--- EXERCISE MATERIALS Enclosed Below ---
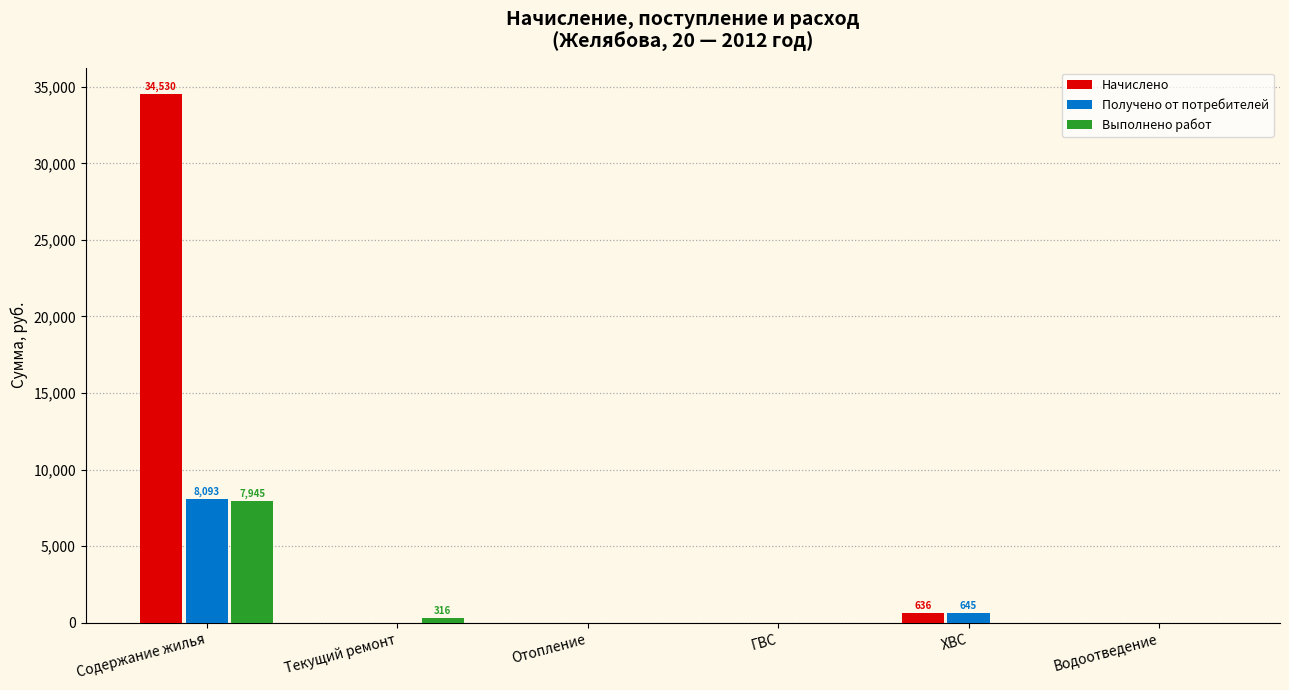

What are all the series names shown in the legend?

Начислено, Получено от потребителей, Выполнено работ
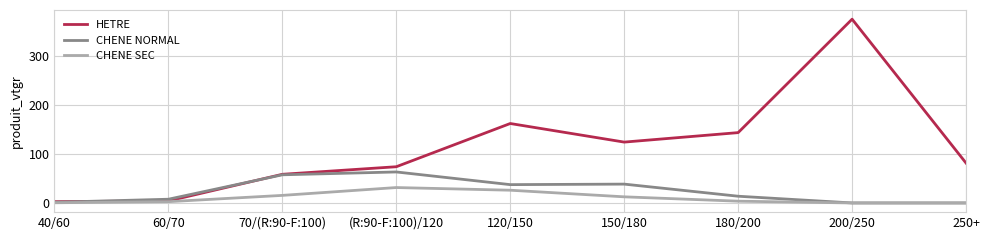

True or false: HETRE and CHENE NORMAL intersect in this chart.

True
--- End of Enclosed EXERCISE MATERIALS ---
AIM OF THE TASK:
Rewrite all of the data above with every instance of "series" changed to "line" and nothing else altered. Leave the pictures out.

SOLUTION TO THIS TASK:
What are all the line names shown in the legend?

Начислено, Получено от потребителей, Выполнено работ

True or false: HETRE and CHENE NORMAL intersect in this chart.

True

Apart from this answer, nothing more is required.